Did you work directly with IBM? If so, what was that process like?
Yes. During the process, I constantly felt like a monkey trying to solve a math equation, but a very happy monkey.
Every day, we thought we had things figured out and every day we had to revise the process. Even to complete such an economic animation was a huge challenge.
I think it´s in 1stAvenueMachine´s DNA to deal with highly unusual scenarios, so nobody seemed to be surprised if we had to start over from scratch. It was the first time in my career that an agency, a production company and a special client admitted that failure is totally an option. I think we all took the assignment as an experiment that could go wrong. We often reminded one another that we were exploring a totally new territory with the technique.
We had a lot of conference calls trying to define the limits of the animation and to find common ground, but things came together when we met in the lab in Almaden, California. I think I got the exact picture of how cool the project was and finally understood the technical process behind it.
And I got to actually move atoms, which was pretty cool.
I have been constantly amazed by the patience of Andreas and his team in explaining everything to us. They are trained to speak to non-scientists, but working with them on a project is a different thing.
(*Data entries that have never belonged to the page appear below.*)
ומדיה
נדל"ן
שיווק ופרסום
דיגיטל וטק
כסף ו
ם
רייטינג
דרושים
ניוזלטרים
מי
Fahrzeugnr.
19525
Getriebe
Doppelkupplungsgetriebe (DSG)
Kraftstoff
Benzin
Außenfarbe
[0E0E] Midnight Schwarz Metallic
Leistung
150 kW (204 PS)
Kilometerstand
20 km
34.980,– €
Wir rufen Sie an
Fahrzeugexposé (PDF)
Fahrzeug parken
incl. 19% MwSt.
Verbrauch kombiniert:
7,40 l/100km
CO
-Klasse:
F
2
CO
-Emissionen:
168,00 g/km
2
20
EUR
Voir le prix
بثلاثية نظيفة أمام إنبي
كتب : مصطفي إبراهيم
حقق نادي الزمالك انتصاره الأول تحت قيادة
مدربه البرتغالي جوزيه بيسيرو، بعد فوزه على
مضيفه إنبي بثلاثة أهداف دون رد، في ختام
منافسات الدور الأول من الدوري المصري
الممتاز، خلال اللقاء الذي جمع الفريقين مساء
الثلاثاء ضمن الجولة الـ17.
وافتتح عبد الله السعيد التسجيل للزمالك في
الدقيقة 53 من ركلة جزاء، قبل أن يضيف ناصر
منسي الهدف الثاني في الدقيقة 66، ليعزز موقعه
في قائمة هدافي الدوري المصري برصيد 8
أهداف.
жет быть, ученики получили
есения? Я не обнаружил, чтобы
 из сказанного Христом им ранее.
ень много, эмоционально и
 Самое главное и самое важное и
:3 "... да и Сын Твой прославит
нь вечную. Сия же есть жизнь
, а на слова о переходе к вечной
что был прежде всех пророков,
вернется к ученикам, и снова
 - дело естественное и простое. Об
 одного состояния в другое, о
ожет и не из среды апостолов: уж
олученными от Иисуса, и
How did you actually manipulate the atoms?
We created an animatic that is exactly the piece but with black dots. Then we discovered that it had to be translated to a text format describing the position of every atom with a special set of coordinates. We tried to do it by hand, but the human error was constant. Plus, it was exhausting.
We ended up writing software that optically analyzed the animatic and wrote the lists of positions for the STM computer. Once the scientists had these lists of positions they could have an on-screen reference of where to move the atoms.
The technology in the IBM lab mixes super computers with vintage technology. The actual Scanning Tunneling Microscope computer system was created in the 90s, so they use an old PC from that era to move the atoms. I’m talking about floppy disks and 8-bit speaker.
They first scan the surface to get a picture of the atoms and then move the atoms one by one with the mouse to the right position very gently. Pretty much like animating peas with your elbows. It’s a really slow process.
I was concerned for the mental stamina of the scientists. I know animators have a particular mindset that allows them to endure, but they never did something like that.
The microscope is highly unstable and all sorts of things could get in the way, like undesired hydrogen atoms that snuck in the surface, so they were never 100% confident that they could actually finish. But they luckily did, due to an enormous effort by their team.
The resulting image is a 3D surface of the CO molecules over the copper crystal. We just put one frame after another and repeated some frames when we needed to hold. We didn’t add any comp to the movie.
What other aspects of the process were interesting to you?
Every day was interesting and a huge learning process.
Going to see the IBM lab and meeting the team was the best. They are such sweet people, not only highly intelligent but very curious.
These people, very much like artists, love exploration and challenges. IBM lets them research without immediate commercial goals, the kind of research on basic science that pushes innovation forward. It was great to be part of the team and to collaborate with them.
It’s funny that in our job you have to relearn the process on every assignment. Pretty much nothing you know will help you in a mixed media project like this.
I’m lucky to be part of 1stAveMachine because they love to pioneer completely uncharted territory and this was the perfect framework for the project.